## Task instructions
Although the records include pictures, the copy should not; write out exactly the lines from the first through the line with "modulation with M2 |".

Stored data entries

○ ○ ○ ○

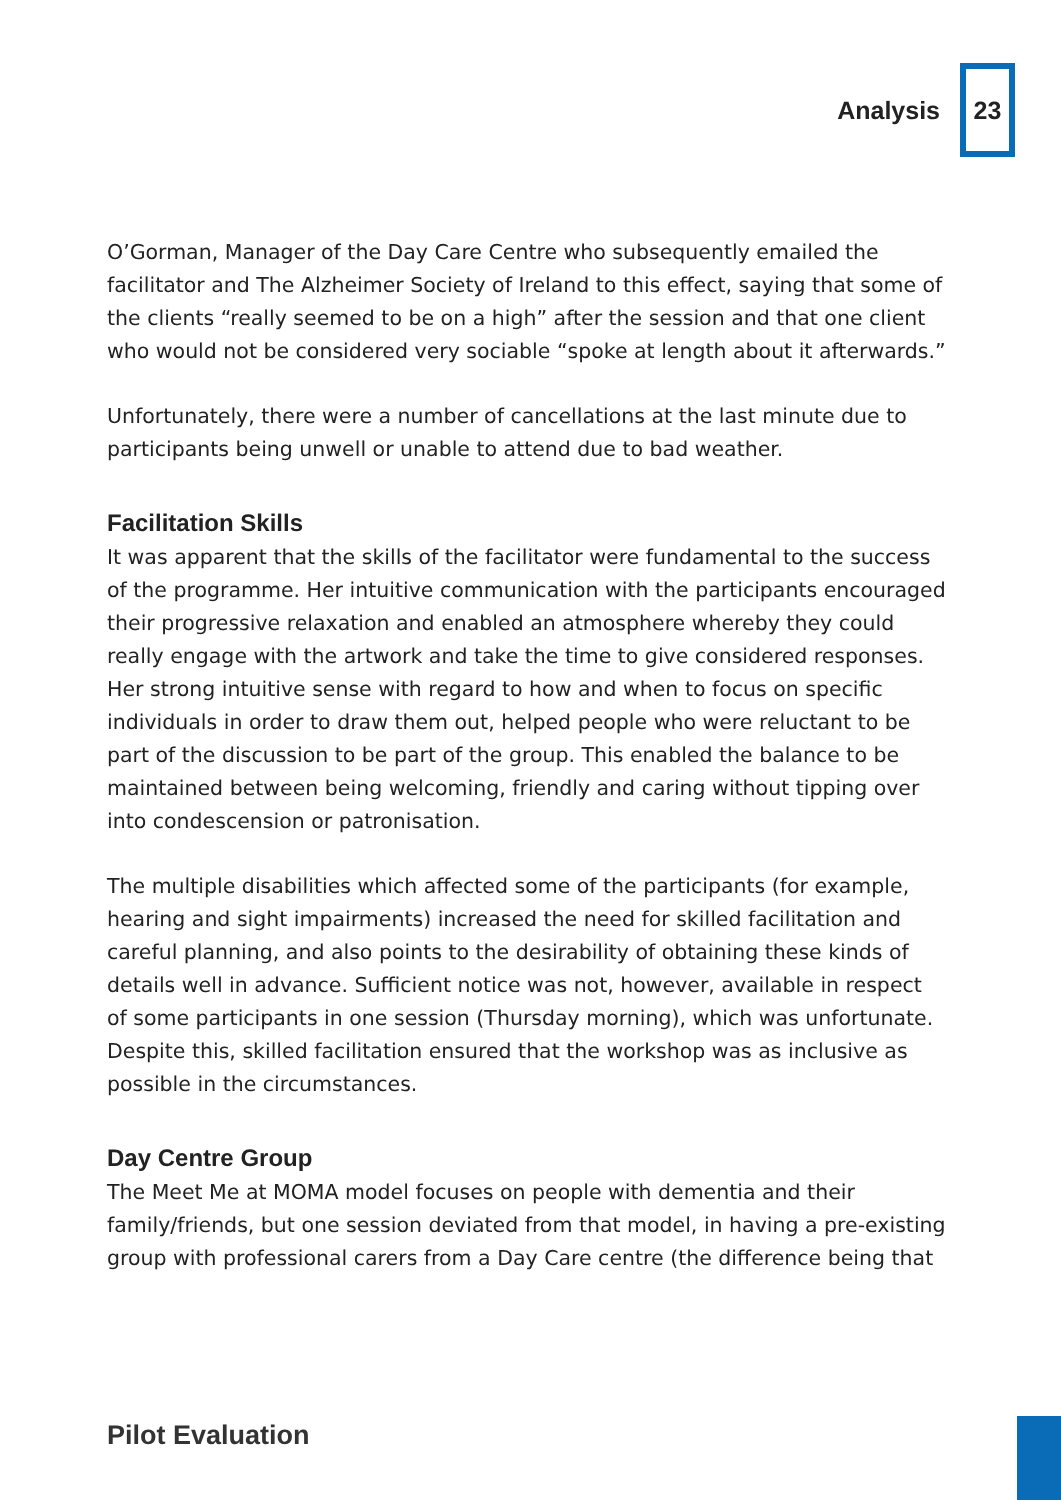Analysis 23
O’Gorman, Manager of the Day Care Centre who subsequently emailed the facilitator and The Alzheimer Society of Ireland to this effect, saying that some of the clients “really seemed to be on a high” after the session and that one client who would not be considered very sociable “spoke at length about it afterwards.”
Unfortunately, there were a number of cancellations at the last minute due to participants being unwell or unable to attend due to bad weather.
Facilitation Skills
It was apparent that the skills of the facilitator were fundamental to the success of the programme. Her intuitive communication with the participants encouraged their progressive relaxation and enabled an atmosphere whereby they could really engage with the artwork and take the time to give considered responses. Her strong intuitive sense with regard to how and when to focus on specific individuals in order to draw them out, helped people who were reluctant to be part of the discussion to be part of the group. This enabled the balance to be maintained between being welcoming, friendly and caring without tipping over into condescension or patronisation.
The multiple disabilities which affected some of the participants (for example, hearing and sight impairments) increased the need for skilled facilitation and careful planning, and also points to the desirability of obtaining these kinds of details well in advance. Sufficient notice was not, however, available in respect of some participants in one session (Thursday morning), which was unfortunate. Despite this, skilled facilitation ensured that the workshop was as inclusive as possible in the circumstances.
Day Centre Group
The Meet Me at MOMA model focuses on people with dementia and their family/friends, but one session deviated from that model, in having a pre-existing group with professional carers from a Day Care centre (the difference being that
Pilot Evaluation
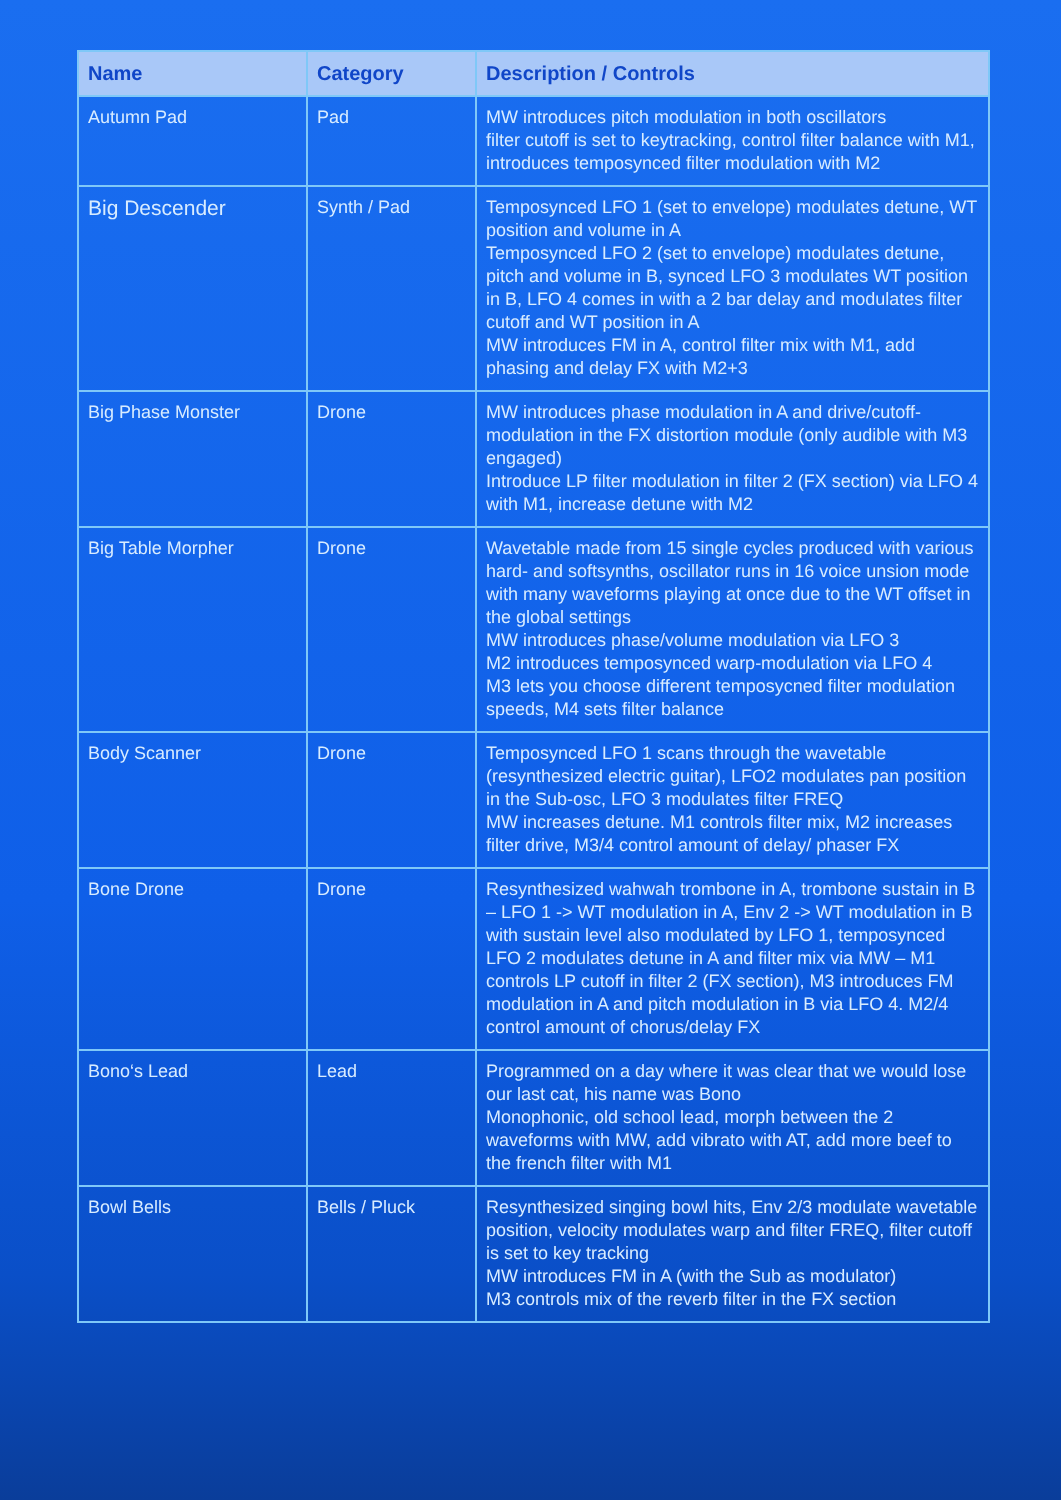| Name | Category | Description / Controls |
| --- | --- | --- |
| Autumn Pad | Pad | MW introduces pitch modulation in both oscillators filter cutoff is set to keytracking, control filter balance with M1, introduces temposynced filter modulation with M2 |
| Big Descender | Synth / Pad | Temposynced LFO 1 (set to envelope) modulates detune, WT position and volume in A Temposynced LFO 2 (set to envelope) modulates detune, pitch and volume in B, synced LFO 3 modulates WT position in B, LFO 4 comes in with a 2 bar delay and modulates filter cutoff and WT position in A MW introduces FM in A, control filter mix with M1, add phasing and delay FX with M2+3 |
| Big Phase Monster | Drone | MW introduces phase modulation in A and drive/cutoff-modulation in the FX distortion module (only audible with M3 engaged) Introduce LP filter modulation in filter 2 (FX section) via LFO 4 with M1, increase detune with M2 |
| Big Table Morpher | Drone | Wavetable made from 15 single cycles produced with various hard- and softsynths, oscillator runs in 16 voice unsion mode with many waveforms playing at once due to the WT offset in the global settings MW introduces phase/volume modulation via LFO 3 M2 introduces temposynced warp-modulation via LFO 4 M3 lets you choose different temposycned filter modulation speeds, M4 sets filter balance |
| Body Scanner | Drone | Temposynced LFO 1 scans through the wavetable (resynthesized electric guitar), LFO2 modulates pan position in the Sub-osc, LFO 3 modulates filter FREQ MW increases detune. M1 controls filter mix, M2 increases filter drive, M3/4 control amount of delay/ phaser FX |
| Bone Drone | Drone | Resynthesized wahwah trombone in A, trombone sustain in B – LFO 1 -> WT modulation in A, Env 2 -> WT modulation in B with sustain level also modulated by LFO 1, temposynced LFO 2 modulates detune in A and filter mix via MW – M1 controls LP cutoff in filter 2 (FX section), M3 introduces FM modulation in A and pitch modulation in B via LFO 4. M2/4 control amount of chorus/delay FX |
| Bono‘s Lead | Lead | Programmed on a day where it was clear that we would lose our last cat, his name was Bono Monophonic, old school lead, morph between the 2 waveforms with MW, add vibrato with AT, add more beef to the french filter with M1 |
| Bowl Bells | Bells / Pluck | Resynthesized singing bowl hits, Env 2/3 modulate wavetable position, velocity modulates warp and filter FREQ, filter cutoff is set to key tracking MW introduces FM in A (with the Sub as modulator) M3 controls mix of the reverb filter in the FX section |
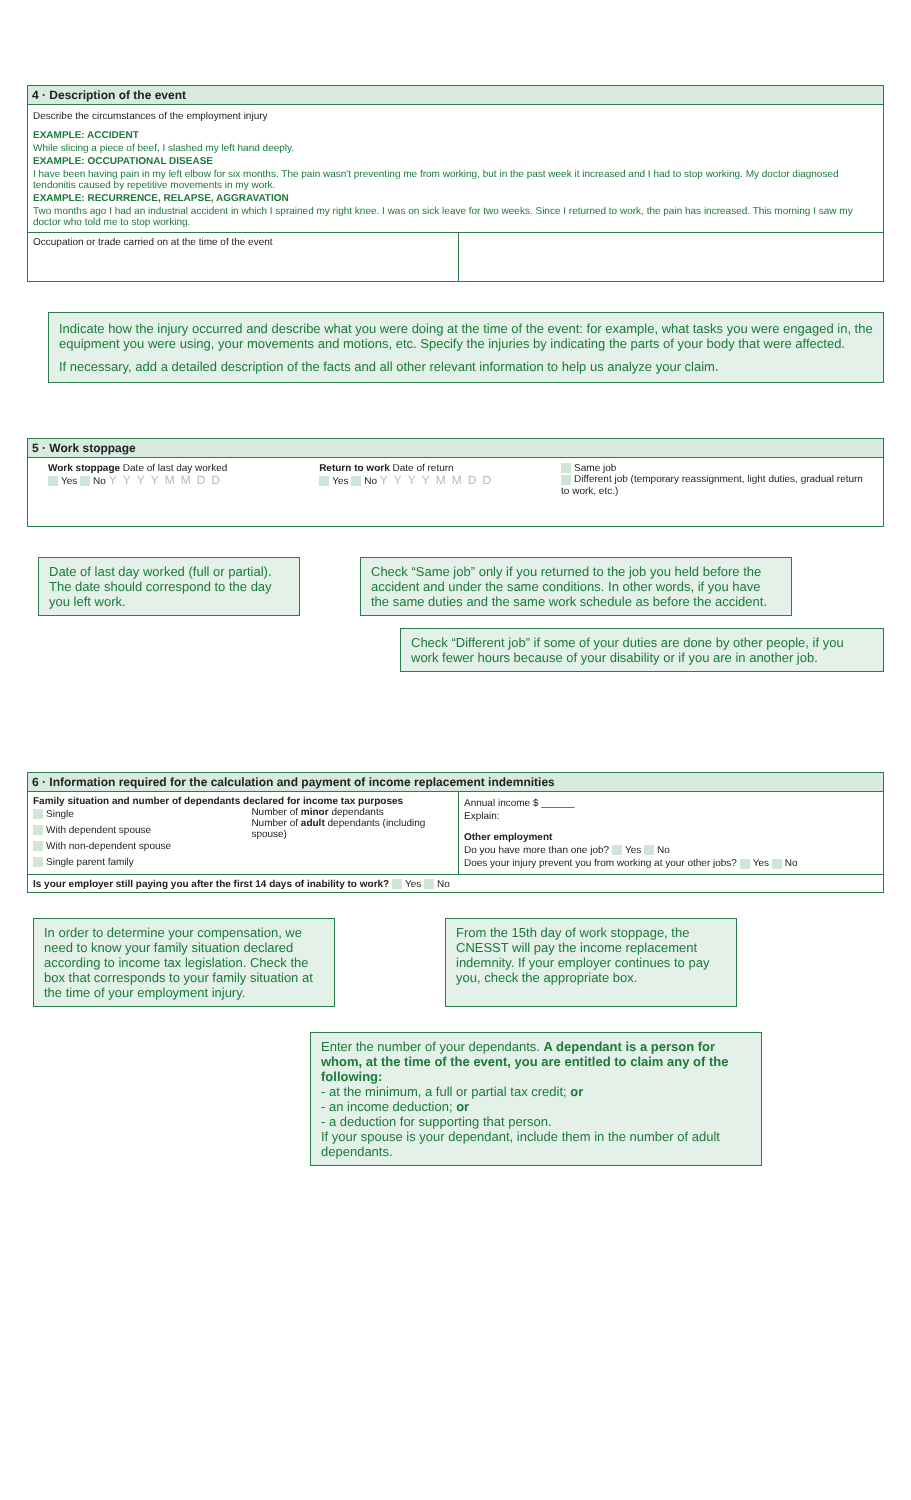4 · Description of the event
Describe the circumstances of the employment injury
EXAMPLE: ACCIDENT
While slicing a piece of beef, I slashed my left hand deeply.
EXAMPLE: OCCUPATIONAL DISEASE
I have been having pain in my left elbow for six months. The pain wasn't preventing me from working, but in the past week it increased and I had to stop working. My doctor diagnosed tendonitis caused by repetitive movements in my work.
EXAMPLE: RECURRENCE, RELAPSE, AGGRAVATION
Two months ago I had an industrial accident in which I sprained my right knee. I was on sick leave for two weeks. Since I returned to work, the pain has increased. This morning I saw my doctor who told me to stop working.
Occupation or trade carried on at the time of the event
Indicate how the injury occurred and describe what you were doing at the time of the event: for example, what tasks you were engaged in, the equipment you were using, your movements and motions, etc. Specify the injuries by indicating the parts of your body that were affected.
If necessary, add a detailed description of the facts and all other relevant information to help us analyze your claim.
5 · Work stoppage
Work stoppage Date of last day worked
Yes No YYYYMMDD
Return to work Date of return
Yes No YYYYMMDD
Same job
Different job (temporary reassignment, light duties, gradual return to work, etc.)
Date of last day worked (full or partial). The date should correspond to the day you left work.
Check “Same job” only if you returned to the job you held before the accident and under the same conditions. In other words, if you have the same duties and the same work schedule as before the accident.
Check “Different job” if some of your duties are done by other people, if you work fewer hours because of your disability or if you are in another job.
6 · Information required for the calculation and payment of income replacement indemnities
Family situation and number of dependants declared for income tax purposes
Single
With dependent spouse
With non-dependent spouse
Single parent family
Number of minor dependants
Number of adult dependants (including spouse)
Annual income $ ______
Explain:
Other employment
Do you have more than one job? Yes No
Does your injury prevent you from working at your other jobs? Yes No
Is your employer still paying you after the first 14 days of inability to work? Yes No
In order to determine your compensation, we need to know your family situation declared according to income tax legislation. Check the box that corresponds to your family situation at the time of your employment injury.
From the 15th day of work stoppage, the CNESST will pay the income replacement indemnity. If your employer continues to pay you, check the appropriate box.
Enter the number of your dependants. A dependant is a person for whom, at the time of the event, you are entitled to claim any of the following:
- at the minimum, a full or partial tax credit; or
- an income deduction; or
- a deduction for supporting that person.
If your spouse is your dependant, include them in the number of adult dependants.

○ ○ ○ ○

## Output of the task
Analysis 23
O’Gorman, Manager of the Day Care Centre who subsequently emailed the facilitator and The Alzheimer Society of Ireland to this effect, saying that some of the clients “really seemed to be on a high” after the session and that one client who would not be considered very sociable “spoke at length about it afterwards.”
Unfortunately, there were a number of cancellations at the last minute due to participants being unwell or unable to attend due to bad weather.
Facilitation Skills
It was apparent that the skills of the facilitator were fundamental to the success of the programme. Her intuitive communication with the participants encouraged their progressive relaxation and enabled an atmosphere whereby they could really engage with the artwork and take the time to give considered responses. Her strong intuitive sense with regard to how and when to focus on specific individuals in order to draw them out, helped people who were reluctant to be part of the discussion to be part of the group. This enabled the balance to be maintained between being welcoming, friendly and caring without tipping over into condescension or patronisation.
The multiple disabilities which affected some of the participants (for example, hearing and sight impairments) increased the need for skilled facilitation and careful planning, and also points to the desirability of obtaining these kinds of details well in advance. Sufficient notice was not, however, available in respect of some participants in one session (Thursday morning), which was unfortunate. Despite this, skilled facilitation ensured that the workshop was as inclusive as possible in the circumstances.
Day Centre Group
The Meet Me at MOMA model focuses on people with dementia and their family/friends, but one session deviated from that model, in having a pre-existing group with professional carers from a Day Care centre (the difference being that
Pilot Evaluation
| Name | Category | Description / Controls |
| --- | --- | --- |
| Autumn Pad | Pad | MW introduces pitch modulation in both oscillators filter cutoff is set to keytracking, control filter balance with M1, introduces temposynced filter modulation with M2 |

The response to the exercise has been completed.